The yield on Japanese inflation-linked debt maturing in 10 years averaged 0.59 percentage point since being introduced in April 2004 and is currently negative 0.21 percent. The comparable U.S. yield is 1.92 percent.
Rather than a decline in consumer prices, a more likely scenario is a slowdown in inflation, said Stewart Taylor, a senior investment-grade debt trader at Boston-based Eaton Vance Management, which oversees about $6 billion of taxable bonds.
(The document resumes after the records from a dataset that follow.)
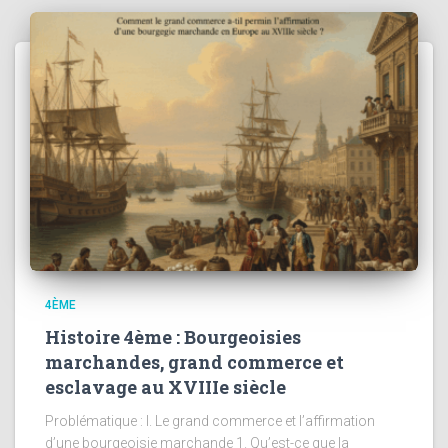
4ÈME
Histoire 4ème : Bourgeoisies
marchandes, grand commerce et
esclavage au XVIIIe siècle
Problématique : I. Le grand commerce et l’affirmation
d’une bourgeoisie marchande 1. Qu’est-ce que la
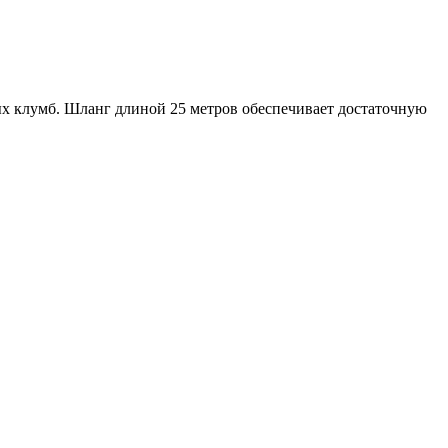
ых клумб. Шланг длиной 25 метров обеспечивает достаточную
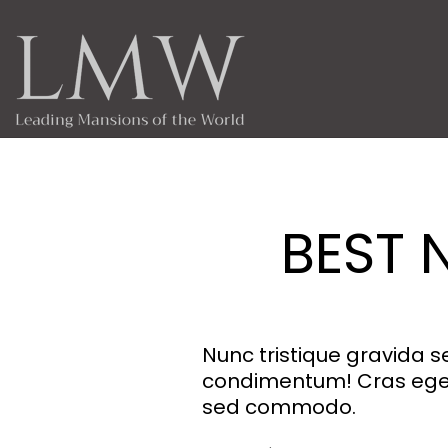
BEST 
Nunc tristique gravida 
condimentum! Cras eges
sed commodo.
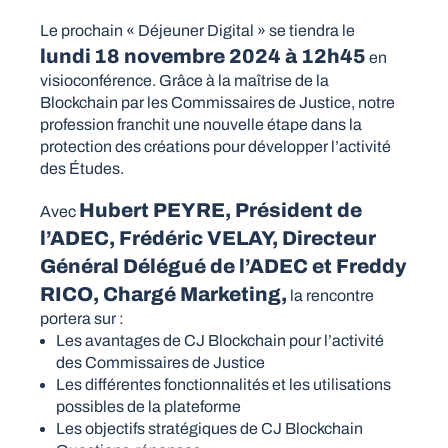
Le prochain « Déjeuner Digital » se tiendra le
lundi
18 novembre 2024 à 12h45
en
visioconférence. Grâce à la maîtrise de la
Blockchain par les Commissaires de Justice, notre
profession franchit une nouvelle étape dans la
protection des créations pour développer l’activité
des Études.
Hubert PEYRE, Président de
Avec
l’ADEC, Frédéric VELAY, Directeur
Général Délégué de l’ADEC et Freddy
RICO, Chargé Marketing,
la rencontre
portera sur :
Les avantages de CJ Blockchain pour l’activité
des Commissaires de Justice
Les différentes fonctionnalités et les utilisations
possibles de la plateforme
Les objectifs stratégiques de CJ Blockchain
``Do we move into full-blown deflation as opposed to disinflation? I doubt it,'' he said.
Seeking a Haven
Instead of a referendum on inflation, much of the rally in bonds may be tied to investors seeking a haven from financial market turmoil that led to the government's takeover of Washington-based Fannie Mae, Freddie Mac in McLean, Virginia, and American International Group Inc. of New York and the bankruptcy of New York-based Lehman Brothers Holdings Inc.
Some of that flight to safety was reversed Sept. 19 after Paulson and Fed Chairman Ben S. Bernanke announced a plan to buy troubled assets from financial institutions. The U.S. may have to borrow an extra $700 billion to $1 trillion to fund the rescue of the financial system, flooding bond investors with more supply, according to Barclays Capital Inc. interest-rate strategist Michael Pond in New York.
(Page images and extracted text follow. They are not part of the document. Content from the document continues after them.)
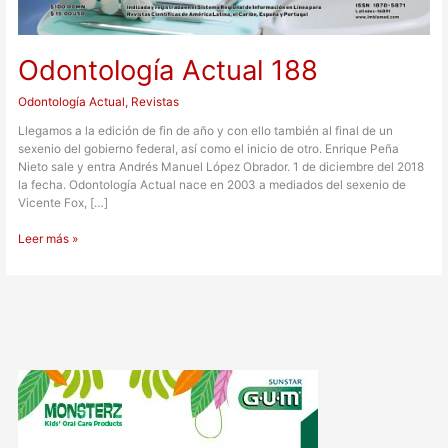
Odontología Actual 188
Odontología Actual
,
Revistas
Llegamos a la edición de fin de año y con ello también al final de un
sexenio del gobierno federal, así como el inicio de otro. Enrique Peña
Nieto sale y entra Andrés Manuel López Obrador. 1 de diciembre del 2018
la fecha. Odontología Actual nace en 2003 a mediados del sexenio de
Vicente Fox, […]
Leer más »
Bond bulls point to a still weakening housing market for why they expect inflation to slow and yields to remain low.
Home prices have plunged 19 percent on average from their peak in July 2006, according to the S&P/Case-Shiller index of 20 cities. Economists at New York-based Goldman Sachs Group Inc. said this month they expect prices to drop another 10 percent.
Cutting Back
Though consumer prices in the U.S. rose 5.4 percent in August from a year earlier, the Goldman economists noted it took almost four years ``from the bursting of the financial bubble in 1990 until prices first fell on a year-over-year basis'' in Japan.
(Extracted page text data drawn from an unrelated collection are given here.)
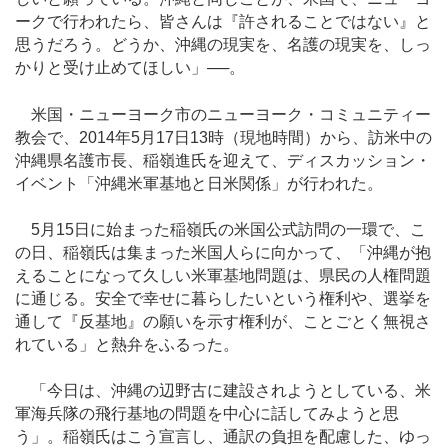
ークで行われたら、皆さんは『許されることではない』と
思うだろう。どうか、沖縄の現実を、名護の現実を、しっ
かりと受け止めてほしい」──。
米国・ニューヨーク市のニューヨーク・コミュニティー
教会で、2014年5月17日13時（現地時間）から、訪米中の
沖縄県名護市長、稲嶺進氏を迎えて、ディスカッション・
イベント「沖縄米軍基地と日米関係」が行われた。
5月15日に始まった稲嶺氏の米国公式訪問の一環で、こ
の日、稲嶺氏は集まった米国人らに向かって、「沖縄が抱
えることになって久しい米軍基地問題は、県民の人権問題
に通じる。安全で幸せに暮らしたいという権利や、選挙を
通して『反基地』の願いを示す権利が、ことごとく無視さ
れている」と熱弁をふるった。
「今日は、沖縄の辺野古に建設されようとしている、米
軍海兵隊の飛行基地の問題を中心に話してみようと思
う」。稲嶺氏はこう宣言し、通訳の負担を配慮した、ゆっ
The housing weakness is causing consumers to cut back on spending. The Labor Department in Washington said last week that new-vehicle prices dropped 0.6 percent in August, the most since November 2006, and hotel fares tumbled 1.1 percent.
``There are deflationary events out there and debt default is one of the primary drivers,'' said Jeffrey Gundlach, chief investment officer at Los Angeles-based TCW Group Inc., which oversees $90 billion in fixed-income. ``It's what they call a debt deflation cycle, and there's definitely one underway.''
The percentage of Treasuries in a diversified bond fund Gundlach manages is the highest it's ever been, he said.
The world's biggest banks have taken more than $500 billion in writedowns and losses on securities tied to subprime mortgages since the start of 2007, according to data compiled by Bloomberg. Almost a year ago, Goldman economists said just $400 billion of losses would cut banks' lending by $2 trillion.
``There's a huge amount of deflationary pressure when you get this kind of capital destruction,'' said Brian Edmonds, head of interest rates at Cantor Fitzgerald LP in New York, another primary dealer.